■ BRIEF
The lines to reproduce from the material below are those from the one containing "cancer was stained" through the one containing "photomicrograph of normal", both included; write them out exactly and add nothing.
● ● ● ● ●
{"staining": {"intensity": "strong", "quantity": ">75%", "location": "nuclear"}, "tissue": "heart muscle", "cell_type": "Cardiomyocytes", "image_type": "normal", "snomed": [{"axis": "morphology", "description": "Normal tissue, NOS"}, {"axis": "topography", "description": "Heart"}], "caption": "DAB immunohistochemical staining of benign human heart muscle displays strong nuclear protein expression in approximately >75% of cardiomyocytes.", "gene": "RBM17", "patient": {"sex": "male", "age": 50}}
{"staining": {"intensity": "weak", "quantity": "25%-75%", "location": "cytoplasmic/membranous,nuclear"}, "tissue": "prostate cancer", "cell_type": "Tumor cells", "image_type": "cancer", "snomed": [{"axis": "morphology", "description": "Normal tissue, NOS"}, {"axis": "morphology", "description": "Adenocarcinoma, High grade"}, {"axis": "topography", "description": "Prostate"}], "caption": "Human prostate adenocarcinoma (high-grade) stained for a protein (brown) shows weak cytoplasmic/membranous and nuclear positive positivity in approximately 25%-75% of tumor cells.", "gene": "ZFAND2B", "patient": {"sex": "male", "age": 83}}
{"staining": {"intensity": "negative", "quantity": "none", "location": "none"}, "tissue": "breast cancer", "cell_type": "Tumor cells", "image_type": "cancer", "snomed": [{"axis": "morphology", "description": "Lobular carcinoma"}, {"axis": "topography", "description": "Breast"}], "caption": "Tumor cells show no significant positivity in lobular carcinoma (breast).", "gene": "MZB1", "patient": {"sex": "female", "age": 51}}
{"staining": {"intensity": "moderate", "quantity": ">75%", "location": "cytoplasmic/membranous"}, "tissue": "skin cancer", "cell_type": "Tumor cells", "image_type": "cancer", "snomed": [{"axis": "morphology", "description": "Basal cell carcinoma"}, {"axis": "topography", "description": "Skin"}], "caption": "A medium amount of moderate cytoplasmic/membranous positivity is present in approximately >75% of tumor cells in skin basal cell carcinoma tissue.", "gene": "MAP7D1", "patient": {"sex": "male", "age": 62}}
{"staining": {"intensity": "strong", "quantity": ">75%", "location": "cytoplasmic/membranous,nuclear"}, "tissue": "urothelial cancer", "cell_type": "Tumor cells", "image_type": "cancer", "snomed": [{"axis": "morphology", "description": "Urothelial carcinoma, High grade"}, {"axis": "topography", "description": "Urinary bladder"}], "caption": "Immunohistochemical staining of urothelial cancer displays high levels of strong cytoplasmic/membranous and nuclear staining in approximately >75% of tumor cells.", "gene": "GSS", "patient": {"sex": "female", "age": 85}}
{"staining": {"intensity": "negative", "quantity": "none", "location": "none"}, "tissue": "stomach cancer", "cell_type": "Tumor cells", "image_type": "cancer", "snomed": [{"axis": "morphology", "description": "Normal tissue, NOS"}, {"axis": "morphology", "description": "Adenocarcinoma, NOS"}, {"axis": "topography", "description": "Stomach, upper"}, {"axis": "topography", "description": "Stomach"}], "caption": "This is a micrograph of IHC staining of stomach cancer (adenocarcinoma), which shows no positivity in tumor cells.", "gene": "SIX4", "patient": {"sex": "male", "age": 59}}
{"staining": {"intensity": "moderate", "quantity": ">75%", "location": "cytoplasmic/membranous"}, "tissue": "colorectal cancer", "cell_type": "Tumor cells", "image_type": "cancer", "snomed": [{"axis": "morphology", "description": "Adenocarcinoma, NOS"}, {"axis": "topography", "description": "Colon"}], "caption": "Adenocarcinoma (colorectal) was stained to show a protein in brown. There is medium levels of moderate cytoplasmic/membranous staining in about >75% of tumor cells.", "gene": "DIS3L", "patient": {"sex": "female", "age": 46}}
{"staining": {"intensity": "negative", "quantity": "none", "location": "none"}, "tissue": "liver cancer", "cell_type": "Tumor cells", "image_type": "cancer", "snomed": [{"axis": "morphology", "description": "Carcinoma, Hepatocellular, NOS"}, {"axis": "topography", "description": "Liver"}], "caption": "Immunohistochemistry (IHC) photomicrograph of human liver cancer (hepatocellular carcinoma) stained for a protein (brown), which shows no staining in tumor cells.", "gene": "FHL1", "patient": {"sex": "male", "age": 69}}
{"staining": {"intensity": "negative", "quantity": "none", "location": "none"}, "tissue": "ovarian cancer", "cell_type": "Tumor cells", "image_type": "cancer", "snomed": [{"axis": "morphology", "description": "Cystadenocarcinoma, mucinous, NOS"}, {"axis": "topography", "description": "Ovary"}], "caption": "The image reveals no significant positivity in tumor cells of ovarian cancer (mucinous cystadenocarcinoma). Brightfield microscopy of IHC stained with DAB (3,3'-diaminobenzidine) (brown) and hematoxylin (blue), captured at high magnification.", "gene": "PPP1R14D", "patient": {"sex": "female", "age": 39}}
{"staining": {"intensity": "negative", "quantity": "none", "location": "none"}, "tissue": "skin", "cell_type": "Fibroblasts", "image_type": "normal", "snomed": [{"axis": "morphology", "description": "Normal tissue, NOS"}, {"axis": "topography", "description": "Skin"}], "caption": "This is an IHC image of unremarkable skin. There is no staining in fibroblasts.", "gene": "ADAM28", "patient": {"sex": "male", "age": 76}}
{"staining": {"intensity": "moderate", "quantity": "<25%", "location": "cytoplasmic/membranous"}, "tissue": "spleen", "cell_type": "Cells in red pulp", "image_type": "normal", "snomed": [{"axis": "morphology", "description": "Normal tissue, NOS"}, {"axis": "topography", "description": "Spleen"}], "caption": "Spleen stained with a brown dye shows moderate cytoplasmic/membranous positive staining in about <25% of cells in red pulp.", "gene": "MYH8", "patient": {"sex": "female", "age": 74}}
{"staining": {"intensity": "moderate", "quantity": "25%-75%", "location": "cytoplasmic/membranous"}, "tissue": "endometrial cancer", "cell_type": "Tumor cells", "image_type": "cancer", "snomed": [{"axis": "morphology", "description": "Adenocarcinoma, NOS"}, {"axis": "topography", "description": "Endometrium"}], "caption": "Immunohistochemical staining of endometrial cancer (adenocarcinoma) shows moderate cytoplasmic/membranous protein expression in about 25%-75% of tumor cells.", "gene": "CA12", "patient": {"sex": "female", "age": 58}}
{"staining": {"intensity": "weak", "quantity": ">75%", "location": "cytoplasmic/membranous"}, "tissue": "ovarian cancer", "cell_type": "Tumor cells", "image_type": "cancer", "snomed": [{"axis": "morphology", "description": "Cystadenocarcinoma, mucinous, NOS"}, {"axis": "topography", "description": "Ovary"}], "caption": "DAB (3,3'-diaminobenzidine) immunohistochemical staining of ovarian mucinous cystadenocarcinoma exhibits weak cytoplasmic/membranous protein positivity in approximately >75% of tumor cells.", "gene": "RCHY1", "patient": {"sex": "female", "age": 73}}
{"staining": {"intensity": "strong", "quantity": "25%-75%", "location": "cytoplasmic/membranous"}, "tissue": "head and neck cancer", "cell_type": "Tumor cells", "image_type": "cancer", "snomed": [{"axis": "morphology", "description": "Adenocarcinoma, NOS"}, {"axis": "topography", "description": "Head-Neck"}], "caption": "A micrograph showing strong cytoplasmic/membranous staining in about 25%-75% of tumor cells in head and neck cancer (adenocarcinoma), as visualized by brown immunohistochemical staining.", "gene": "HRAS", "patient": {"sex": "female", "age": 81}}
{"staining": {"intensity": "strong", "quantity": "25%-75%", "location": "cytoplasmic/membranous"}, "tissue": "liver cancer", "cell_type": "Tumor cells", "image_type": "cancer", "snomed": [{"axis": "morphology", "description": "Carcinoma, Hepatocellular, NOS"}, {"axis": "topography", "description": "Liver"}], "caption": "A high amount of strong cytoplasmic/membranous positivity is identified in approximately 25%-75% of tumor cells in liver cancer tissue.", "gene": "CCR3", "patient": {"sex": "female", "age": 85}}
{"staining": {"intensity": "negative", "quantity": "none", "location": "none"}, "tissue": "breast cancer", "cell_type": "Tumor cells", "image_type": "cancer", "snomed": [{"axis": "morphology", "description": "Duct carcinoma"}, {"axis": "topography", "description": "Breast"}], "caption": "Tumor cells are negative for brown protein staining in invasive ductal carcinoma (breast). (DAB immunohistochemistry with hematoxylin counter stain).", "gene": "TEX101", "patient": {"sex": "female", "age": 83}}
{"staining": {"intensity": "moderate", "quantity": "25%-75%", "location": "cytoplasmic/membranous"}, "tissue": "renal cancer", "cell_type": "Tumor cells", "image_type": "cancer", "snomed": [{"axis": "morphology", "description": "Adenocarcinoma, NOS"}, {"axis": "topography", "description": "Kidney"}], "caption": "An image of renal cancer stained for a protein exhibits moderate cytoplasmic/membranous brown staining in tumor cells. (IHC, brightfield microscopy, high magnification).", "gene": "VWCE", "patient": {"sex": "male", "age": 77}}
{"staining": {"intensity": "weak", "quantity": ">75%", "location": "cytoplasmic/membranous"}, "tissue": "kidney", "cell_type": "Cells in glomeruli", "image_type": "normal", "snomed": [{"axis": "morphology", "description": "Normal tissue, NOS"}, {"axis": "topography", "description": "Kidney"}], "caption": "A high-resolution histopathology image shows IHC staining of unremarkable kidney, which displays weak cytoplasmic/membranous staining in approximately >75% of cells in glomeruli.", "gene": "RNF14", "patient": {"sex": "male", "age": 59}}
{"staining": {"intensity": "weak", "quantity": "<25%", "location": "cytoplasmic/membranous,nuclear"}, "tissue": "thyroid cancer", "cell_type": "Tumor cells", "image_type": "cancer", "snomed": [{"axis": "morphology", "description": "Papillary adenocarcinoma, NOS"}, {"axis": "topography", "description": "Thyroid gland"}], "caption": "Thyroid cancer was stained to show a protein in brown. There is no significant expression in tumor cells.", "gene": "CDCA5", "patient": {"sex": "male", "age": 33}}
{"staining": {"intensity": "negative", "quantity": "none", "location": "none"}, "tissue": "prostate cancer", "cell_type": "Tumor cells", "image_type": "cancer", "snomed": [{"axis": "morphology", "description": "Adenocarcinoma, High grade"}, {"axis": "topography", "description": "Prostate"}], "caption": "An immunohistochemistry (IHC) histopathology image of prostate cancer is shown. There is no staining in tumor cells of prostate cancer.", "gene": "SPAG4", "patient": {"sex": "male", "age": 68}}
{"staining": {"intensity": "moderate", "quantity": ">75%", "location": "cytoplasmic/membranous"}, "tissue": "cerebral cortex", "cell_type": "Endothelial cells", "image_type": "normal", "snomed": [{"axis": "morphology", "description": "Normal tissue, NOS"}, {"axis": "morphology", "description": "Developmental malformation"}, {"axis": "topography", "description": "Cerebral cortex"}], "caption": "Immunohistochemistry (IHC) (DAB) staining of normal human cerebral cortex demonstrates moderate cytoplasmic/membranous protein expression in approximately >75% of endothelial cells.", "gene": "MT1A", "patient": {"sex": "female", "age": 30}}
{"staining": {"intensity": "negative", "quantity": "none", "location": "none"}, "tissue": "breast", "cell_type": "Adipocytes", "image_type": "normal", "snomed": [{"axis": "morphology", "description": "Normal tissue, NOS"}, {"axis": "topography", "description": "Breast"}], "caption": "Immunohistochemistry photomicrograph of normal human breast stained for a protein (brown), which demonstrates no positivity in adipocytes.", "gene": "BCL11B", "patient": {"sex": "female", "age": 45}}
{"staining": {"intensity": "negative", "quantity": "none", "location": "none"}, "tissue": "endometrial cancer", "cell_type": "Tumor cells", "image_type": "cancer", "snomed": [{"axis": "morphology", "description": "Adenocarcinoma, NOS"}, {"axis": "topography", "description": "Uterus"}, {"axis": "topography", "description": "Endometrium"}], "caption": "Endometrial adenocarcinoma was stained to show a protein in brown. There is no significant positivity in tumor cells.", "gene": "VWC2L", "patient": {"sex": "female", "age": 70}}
● ● ● ● ●
■ TASK ANSWER
{"staining": {"intensity": "weak", "quantity": "<25%", "location": "cytoplasmic/membranous,nuclear"}, "tissue": "thyroid cancer", "cell_type": "Tumor cells", "image_type": "cancer", "snomed": [{"axis": "morphology", "description": "Papillary adenocarcinoma, NOS"}, {"axis": "topography", "description": "Thyroid gland"}], "caption": "Thyroid cancer was stained to show a protein in brown. There is no significant expression in tumor cells.", "gene": "CDCA5", "patient": {"sex": "male", "age": 33}}
{"staining": {"intensity": "negative", "quantity": "none", "location": "none"}, "tissue": "prostate cancer", "cell_type": "Tumor cells", "image_type": "cancer", "snomed": [{"axis": "morphology", "description": "Adenocarcinoma, High grade"}, {"axis": "topography", "description": "Prostate"}], "caption": "An immunohistochemistry (IHC) histopathology image of prostate cancer is shown. There is no staining in tumor cells of prostate cancer.", "gene": "SPAG4", "patient": {"sex": "male", "age": 68}}
{"staining": {"intensity": "moderate", "quantity": ">75%", "location": "cytoplasmic/membranous"}, "tissue": "cerebral cortex", "cell_type": "Endothelial cells", "image_type": "normal", "snomed": [{"axis": "morphology", "description": "Normal tissue, NOS"}, {"axis": "morphology", "description": "Developmental malformation"}, {"axis": "topography", "description": "Cerebral cortex"}], "caption": "Immunohistochemistry (IHC) (DAB) staining of normal human cerebral cortex demonstrates moderate cytoplasmic/membranous protein expression in approximately >75% of endothelial cells.", "gene": "MT1A", "patient": {"sex": "female", "age": 30}}
{"staining": {"intensity": "negative", "quantity": "none", "location": "none"}, "tissue": "breast", "cell_type": "Adipocytes", "image_type": "normal", "snomed": [{"axis": "morphology", "description": "Normal tissue, NOS"}, {"axis": "topography", "description": "Breast"}], "caption": "Immunohistochemistry photomicrograph of normal human breast stained for a protein (brown), which demonstrates no positivity in adipocytes.", "gene": "BCL11B", "patient": {"sex": "female", "age": 45}}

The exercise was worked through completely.